Jena, 11. März 2026. Das Fraunhofer-Institut für Angewandte Optik und Feinmechanik (IOF) in Jena hat einen neuen Erweiterungsbau erhalten. Für rund 30 Millionen Euro entstanden hochmoderne Labore und Forschungsanlagen, die nun offiziell eingeweiht wurden.
- Ereignis: Einweihung des 3. Erweiterungsbaus für Hightech-Forschung
- Ort: Fraunhofer-Institut für Angewandte Optik und Feinmechanik (IOF), Jena
- Investitionsvolumen: 30 Millionen Euro (hälftig getragen von Bund und Land)
- Ausstattung: Neue Labore, Reinräume, Anlage zur Elektronenstrahl-Lithografie, Bodenstation für satellitengestützte Quantenkommunikation
- Ehrengäste: Bundeswissenschaftsministerin Dorothee Bär (CSU) und Thüringens Ministerpräsident Mario Voigt (CDU)

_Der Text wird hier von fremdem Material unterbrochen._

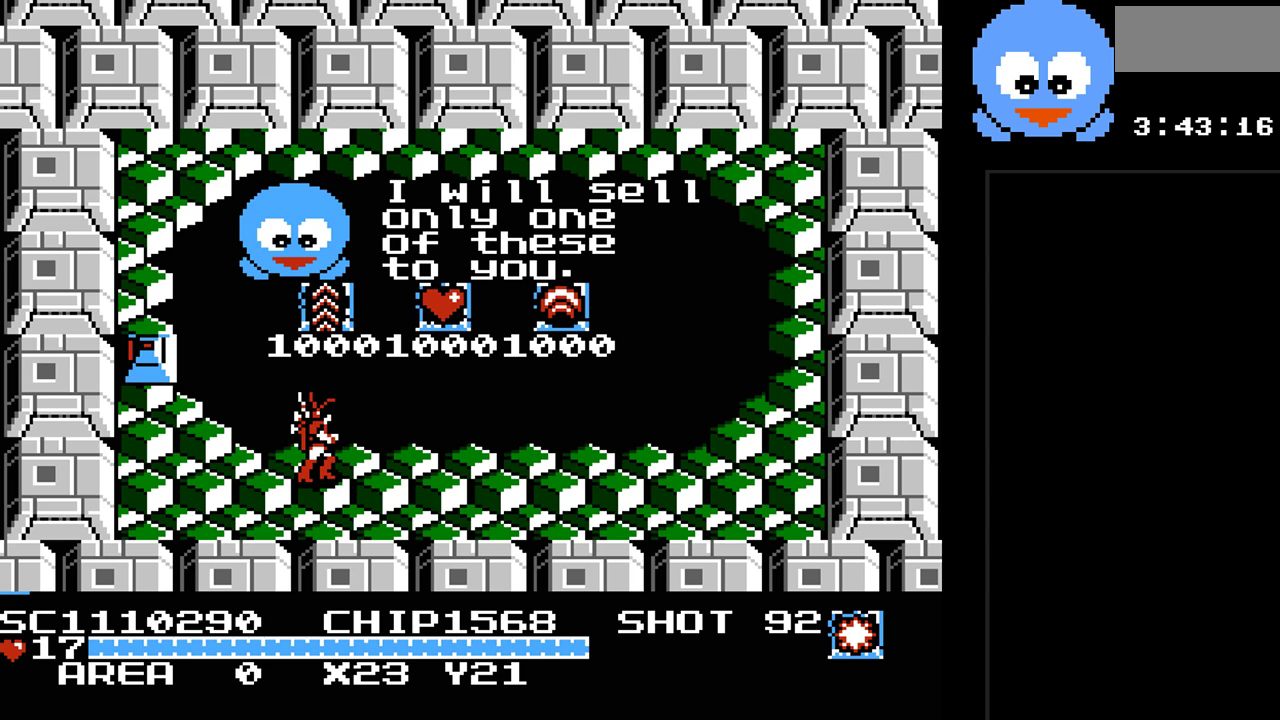
{"buttons": [], "events": []}
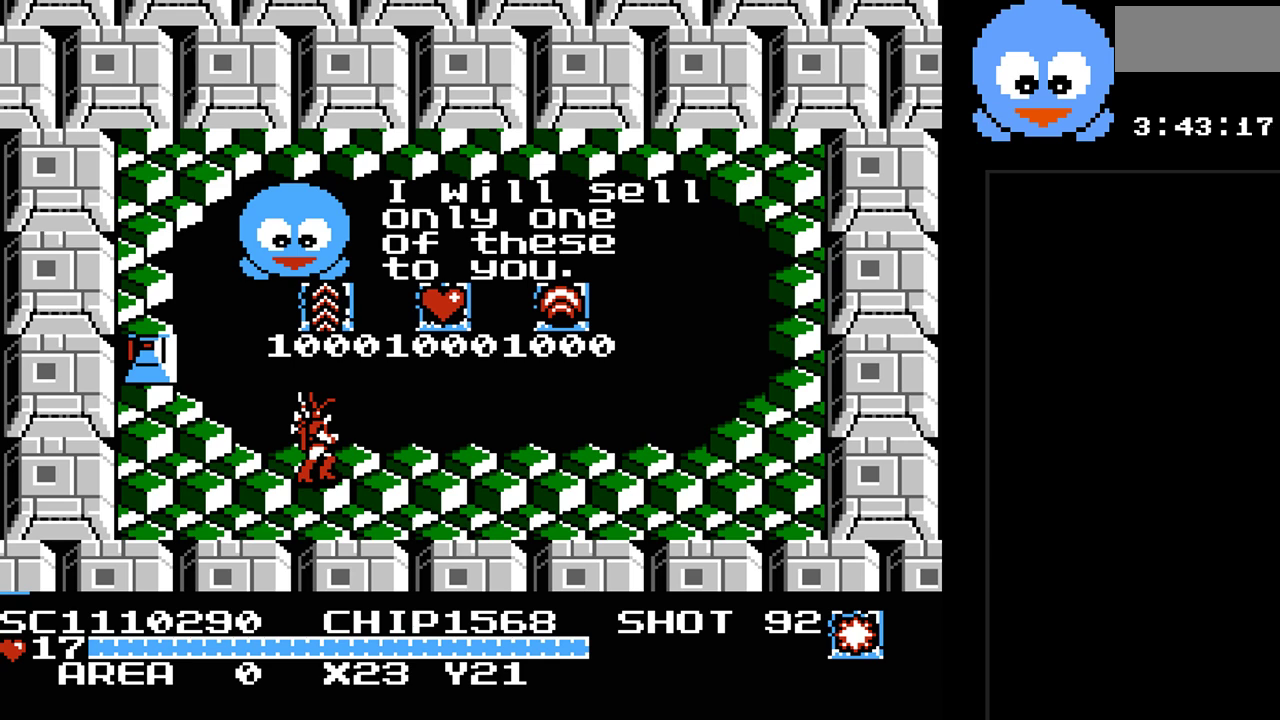
{"buttons": [], "events": []}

Schlüsseltechnologien für die Zukunft
Mit dem nunmehr dritten Erweiterungsbau stärkt das Fraunhofer IOF seine Kapazitäten in der optischen Forschung massiv. Die neu geschaffene Infrastruktur soll unter anderem die Herstellung photonischer Komponenten vorantreiben. Optik und Photonik bilden fundamentale Grundlagen für moderne Schlüsseltechnologien, darunter die Quantentechnologie, die Biotechnologie und die Mikroelektronik.
Bundeswissenschaftsministerin Dorothee Bär lobte bei ihrem Antrittsbesuch in Thüringen die Innovationskraft des Standorts. Das Institut sei ein „Paradebeispiel für die Hightech-Agenda des Bundes“ und zeige, dass gezielte Forschungsinvestitionen Wirkung entfalten. Auch Ministerpräsident Mario Voigt betonte die Wichtigkeit deutscher und europäischer Antworten auf die großen technologischen Fragen der Zeit.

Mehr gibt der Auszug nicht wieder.